Featured Health Business Daily Story, Oct. 27, 2011

MA Sponsors Say ‘Embedded’ Case Managers Aid Patient Outcomes

Reprinted from MEDICARE ADVANTAGE NEWS, biweekly news and business strategies about Medicare Advantage plans, product design, marketing, enrollment, market expansions, CMS audits, and countless federal initiatives in MA and Medicaid managed care.

By James Gutman, Managing Editor
October 13, 2011Volume 17Issue 20

Intensive care management programs — some of them involving “embedded” case managers in primary care practices — have worked to both improve outcomes and lower medical costs in three major Medicare Advantage plan sponsors, according to presentations at a conference last month. Medical directors of the three plans (Aetna Inc., The Regence Group and Geisinger Health Plan) outlined the programs and results at America’s Health Insurance Plans’ annual Medicare conference in Washington, D.C.

All new MA members of Aetna receive a health risk assessment — which 80% of them complete — plus monthly predictive modeling, said, for instance, Joseph Agostini, M.D., senior medical director. As a result of those processes and of comprehensive screening for members identified through them, Aetna enrolls 18% of the Medicare members in care management, mostly via telephone, he said at a conference session titled “Leading the Way Forward.” And those programs, he added, have led to year-over-year declines in readmission rates in Aetna’s Medicare population.

He highlighted several aspects of the insurer’s Collaborative Care Management Model, including having “dedicated or embedded” case managers available for medical groups serving 1,500 or more Aetna Medicare members. The objective, explained Agostini, is to “close gaps in care” that Aetna finds with the aid of its CareEngine IT system.

One program that has had particularly strong results, according to Agostini, is Compassionate Care. It identifies beneficiaries who are in early stages of “needing advanced care planning” and uses specially trained nurse case managers to help handle their needs. As a result of this program, only about 18% of participating Aetna Medicare members who die do so in acute or subacute facilities, while 81% of them elect hospice care, Agostini said. He adds that this has translated into an 82% reduction in acute care days, an 88% drop in intensive care days and high levels of member and family satisfaction.

Aetna Cites Big Cost Cut Versus FFS

Overall, he said, Aetna’s care management program has reduced costs by more than $120 per member per month versus fee-for-service Medicare and has resulted in 24% fewer emergency room visits, 31% fewer hospital acute care days and 39% fewer stays of more than 15 days.
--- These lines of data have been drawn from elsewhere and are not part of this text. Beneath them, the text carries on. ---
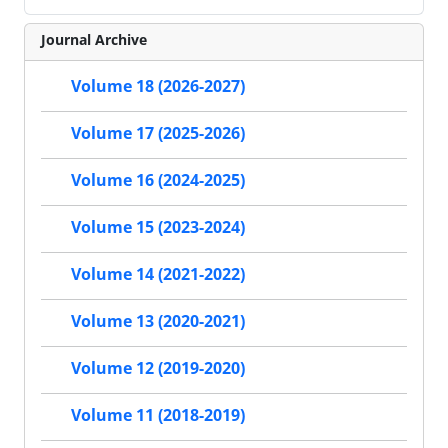
Journal Archive
Volume 18 (2026-2027)
Volume 17 (2025-2026)
Volume 16 (2024-2025)
Volume 15 (2023-2024)
Volume 14 (2021-2022)
Volume 13 (2020-2021)
Volume 12 (2019-2020)
Volume 11 (2018-2019)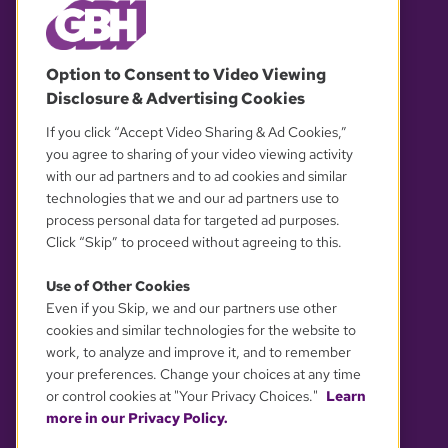
© 2026 WGBH. All rights reserved.
Option to Consent to Video Viewing
Disclosure & Advertising Cookies
OUR PARTNERS
If you click “Accept Video Sharing & Ad Cookies,”
you agree to sharing of your video viewing activity
with our ad partners and to ad cookies and similar
technologies that we and our ad partners use to
process personal data for targeted ad purposes.
Click “Skip” to proceed without agreeing to this.
Use of Other Cookies
Even if you Skip, we and our partners use other
YOUR PRIVACY CHOICES
cookies and similar technologies for the website to
work, to analyze and improve it, and to remember
your preferences. Change your choices at any time
or control cookies at "Your Privacy Choices."
Learn
more in our Privacy Policy.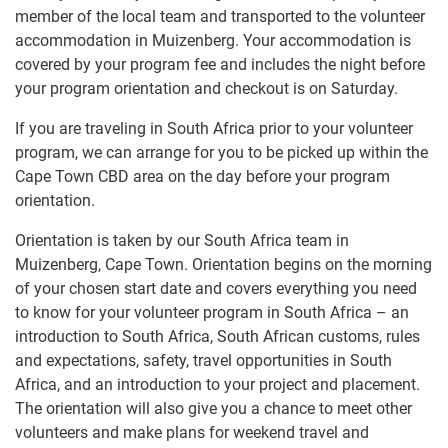
member of the local team and transported to the volunteer
accommodation in Muizenberg. Your accommodation is
covered by your program fee and includes the night before
your program orientation and checkout is on Saturday.
If you are traveling in South Africa prior to your volunteer
program, we can arrange for you to be picked up within the
Cape Town CBD area on the day before your program
orientation.
Orientation is taken by our South Africa team in
Muizenberg, Cape Town. Orientation begins on the morning
of your chosen start date and covers everything you need
to know for your volunteer program in South Africa – an
introduction to South Africa, South African customs, rules
and expectations, safety, travel opportunities in South
Africa, and an introduction to your project and placement.
The orientation will also give you a chance to meet other
volunteers and make plans for weekend travel and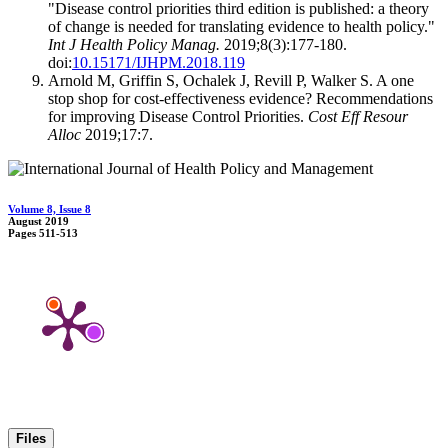
"Disease control priorities third edition is published: a theory
of change is needed for translating evidence to health policy."
Int J Health Policy Manag.
2019;8(3):177-180.
doi:
10.15171/IJHPM.2018.119
Arnold M, Griffin S, Ochalek J, Revill P, Walker S. A one
stop shop for cost-effectiveness evidence? Recommendations
for improving Disease Control Priorities.
Cost Eff Resour
Alloc
2019;17:7.
Volume 8, Issue 8
August 2019
Pages
511-513
Files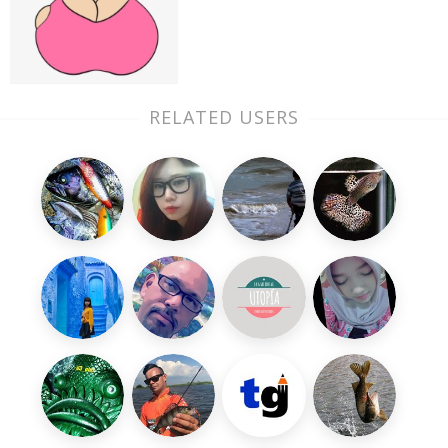
RELATED USERS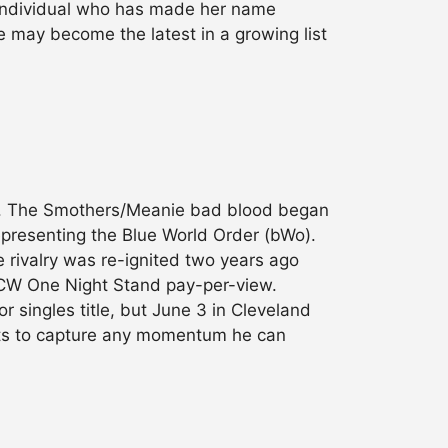
ndividual who has made her name
e may become the latest in a growing list
 up. The Smothers/Meanie bad blood began
representing the Blue World Order (bWo).
e rivalry was re-ignited two years ago
 ECW One Night Stand pay-per-view.
 singles title, but June 3 in Cleveland
pts to capture any momentum he can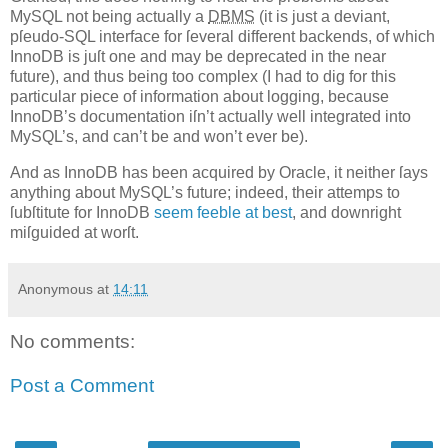
MySQL not being actually a
DBMS
(it is just a deviant,
pſeudo-SQL interface for ſeveral different backends, of which
InnoDB is juſt one and may be deprecated in the near
future), and thus being too complex (I had to dig for this
particular piece of information about logging, because
InnoDB’s documentation iſn’t actually well integrated into
MySQL’s, and can’t be and won’t ever be).
And as InnoDB has been acquired by Oracle, it neither ſays
anything about MySQL’s future; indeed, their attemps to
ſubſtitute for InnoDB
seem feeble at best
, and downright
miſguided at worſt.
Anonymous
at
14:11
No comments:
Post a Comment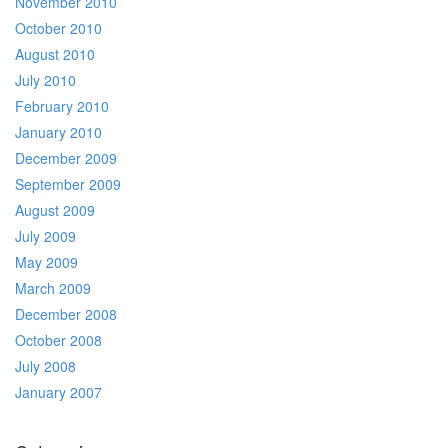
November 2010
October 2010
August 2010
July 2010
February 2010
January 2010
December 2009
September 2009
August 2009
July 2009
May 2009
March 2009
December 2008
October 2008
July 2008
January 2007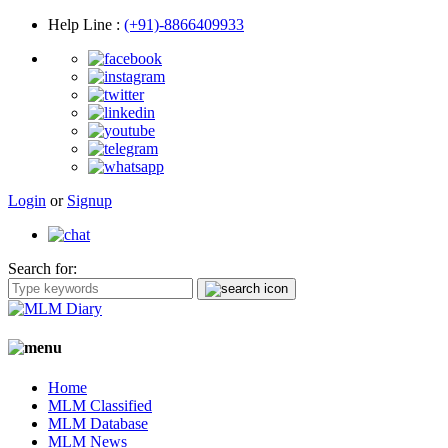
Help Line
:
(+91)-8866409933
Login
or
Signup
Search for:
Home
MLM Classified
MLM Database
MLM News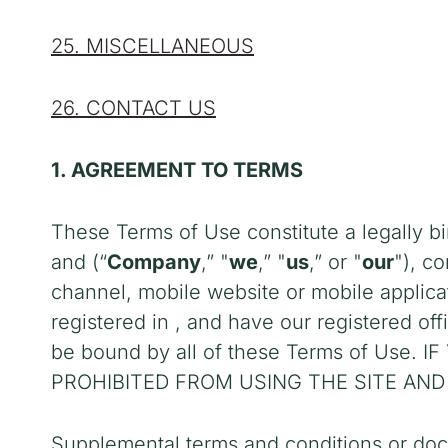
25. MISCELLANEOUS
26. CONTACT US
1. AGREEMENT TO TERMS
These Terms of Use constitute a legally b
and
(“
Company
,” "
we
,” "
us
,” or "
our
"), c
channel, mobile website or mobile applicati
registered in
,
and have our registered off
be bound by all of these Terms of Us
PROHIBITED FROM USING THE SITE AND
Supplemental terms and conditions or doc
For Regence’s approximately 90,000 MA members, case management in an “intensive outpatient care program” is more cost-effective than is the “medical home” model, said Chief Medical Officer Herbert Herr, M.D. The one-to-one “interactions” with patients, he asserted, avoid ER visits and hospital admissions.

A big percentage of ill MA members are depressed, he continued, and need interactions with providers. He explained that Regence seeks to foster such interactions by working with provider practices on access, especially in evenings and weekends. This has been more feasible, he acknowledged, in the company’s Washington state and Oregon service areas than in its Idaho and Utah areas.

Geisinger Health Plan (GHP), which has about 50,000 MA members, is in somewhat of a different situation since it is part of a large rural health system in Pennsylvania. The plan has used Geisinger’s ProvenHealth Navigator (PHN) model to improve results in the MA population through such means as employed in-office case managers in its primary care practices, said Q. Thomas Novinger, M.D., medical director, informatics at GHP.

This kind of “bundled care,” he said, has reduced MA member risk substantially in such areas as diabetes and cardiac care. “Embedding the case manager was critical to this,” he contended. GHP, according to Novinger, has found that 15% to 20% of Medicare members need at least some case management, and the plan has a ratio of one case manager per about 800 Medicare lives, compared with one per about 5,000 lives in its commercial arena.

He added that Geisinger makes sure patients are contacted by telephone within 24-to-28 hours after their discharge from acute care.

The results of its PHN program, which now is available at 37 Geisinger sites, have included risk-adjusted acute admissions per 1,000 Medicare beneficiaries of 241 in 2010, compared with 286 in non-PHN sites, Novinger said. Moreover, he said, 2010 readmissions per 1,000 at the PHN sites were 34, compared with 43 at non-PHN locations, and ER visits were 261 per 1,000 versus 296.